Y si ése es Don Juan, Leporello le sigue muy de cerca, como manda la obra: un boix noi vestido con un chándal del Barça adquirido en una gran superficie que en un arrebato la emprende a patadas con una bufanda del Real Madrid. La visión del género humano no mejora cuando se dirige a las mujeres: Doña Elvira es una rapera bulímica, colgada de Don Juan, que engulle chocolatinas sin tasa mientras Leporello le canta el aria del catálogo, y Doña Ana, una ninfómana con pujos de niña bien que se lo pasa estupendamente tirándose al conquistador en la primera escena.
Bieito no engaña. No ve en la obra ninguna complejidad psicológica, sólo nauseabunda bestialidad: sexo, droga y violencia por los descosidos. Por lo demás, se saca de la manga un final propio: no es el Comendador quien se carga a Don Juan, sino los demás personajes en comandita, cada uno asestándole una puñalada al hígado mientras juntos cantan el plácido y moralizante sexteto final.
¿Tiene todo eso algo que ver con Mozart y Da Ponte? Tal vez no o tal vez sí. Don Giovanni es una ópera imposible: drama 'jocoso', lo bautizaron sus autores. ¿Puede un drama ser 'jocoso'? La hipótesis de Bieito -en el fondo, toda puesta en escena de esta obra es una hipótesis- es que no, que el drama es muy superior al lado cómico. Una interpretación, pues, reduccionista, que en cierto modo niega la perversión original, menos explícita tal vez, pero mucho más afilada. Por ahí sin duda la propuesta pierde. Pero Bieito solventa la pérdida con golpes de teatro geniales que destilan pura emoción. La serenata del segundo acto, por ejemplo: apenas puede acabar de cantarla Don Juan. Ese mundo ingenuo y feliz que dibuja le produce un nudo en la garganta, un destello casi absurdo de humanidad. O el aria del bálsamo que Zerlina dirige a Masetto para reconciliarse con él: en lugar del perdón, surge una tremenda paliza machista. Y hete aquí que música y texto van alejándose cada vez más del espectador, creando un poético efecto de extrañamiento, una nostalgia infinita de la que cuesta mucho regresar. El broche de tristeza lo pone la última cena del conquistador: corn-flakes, palomitas, latas que desbordan unos escuálidos carritos de supermercado, mientras unas muñecas a pilas se contonean ridículamente para animar la fiesta... Comida basura en un mundo basura, mientras lejanamente suena la marcha de Las bodas de Fígaro. La desesperanza llega a oprimir.
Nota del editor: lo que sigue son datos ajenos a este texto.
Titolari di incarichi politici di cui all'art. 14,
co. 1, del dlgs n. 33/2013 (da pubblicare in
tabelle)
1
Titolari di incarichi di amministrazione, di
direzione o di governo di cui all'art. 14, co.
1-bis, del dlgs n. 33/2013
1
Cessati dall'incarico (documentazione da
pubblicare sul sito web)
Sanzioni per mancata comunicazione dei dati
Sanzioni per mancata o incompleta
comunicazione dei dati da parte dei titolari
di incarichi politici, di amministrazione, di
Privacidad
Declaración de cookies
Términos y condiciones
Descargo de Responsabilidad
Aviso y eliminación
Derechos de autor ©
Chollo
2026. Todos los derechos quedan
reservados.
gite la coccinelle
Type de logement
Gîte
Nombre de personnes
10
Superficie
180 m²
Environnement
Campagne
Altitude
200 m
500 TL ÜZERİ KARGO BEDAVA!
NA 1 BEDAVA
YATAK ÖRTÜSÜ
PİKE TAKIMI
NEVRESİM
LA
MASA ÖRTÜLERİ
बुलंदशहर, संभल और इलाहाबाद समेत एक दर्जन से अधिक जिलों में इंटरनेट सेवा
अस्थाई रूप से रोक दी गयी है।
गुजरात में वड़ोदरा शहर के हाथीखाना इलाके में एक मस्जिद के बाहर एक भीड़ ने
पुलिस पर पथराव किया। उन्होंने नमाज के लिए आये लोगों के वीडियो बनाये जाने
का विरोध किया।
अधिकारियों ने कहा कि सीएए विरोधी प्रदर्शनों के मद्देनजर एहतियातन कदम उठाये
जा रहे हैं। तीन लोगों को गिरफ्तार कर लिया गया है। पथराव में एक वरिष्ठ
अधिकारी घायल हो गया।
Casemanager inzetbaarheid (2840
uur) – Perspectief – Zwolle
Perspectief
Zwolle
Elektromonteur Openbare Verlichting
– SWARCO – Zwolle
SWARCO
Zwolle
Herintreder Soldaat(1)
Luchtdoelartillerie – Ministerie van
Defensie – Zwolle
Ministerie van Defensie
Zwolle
La propuesta de Bieito no va a gustar a quienes pretendan reencontrarse con el Don Juan vitalista y despreocupado de toda la vida. Por el contrario, si alguien sigue buscando en el mito el origen de un mal difuso e inaprensible, que trate de no perderse este espectáculo: no le va a dejar indiferente.
Por lo demás, el trabajo actoral con los cantantes es excelente. Gente joven, bien compenetrada: Natah Berg (Leporello), Claire Rutter (Doña Ana), Garry Magee (Don Juan), Philip Ens (Comendador), Paul Nilon (Don Octavio), Claire Weston (Doña Elvira), Linda Richardson (Zerlina) y Leslie John Flanagan (Masetto). Vivaz, aunque a veces descuadrada, la orquesta de la English National Opera a las órdenes de Joseph Swensen.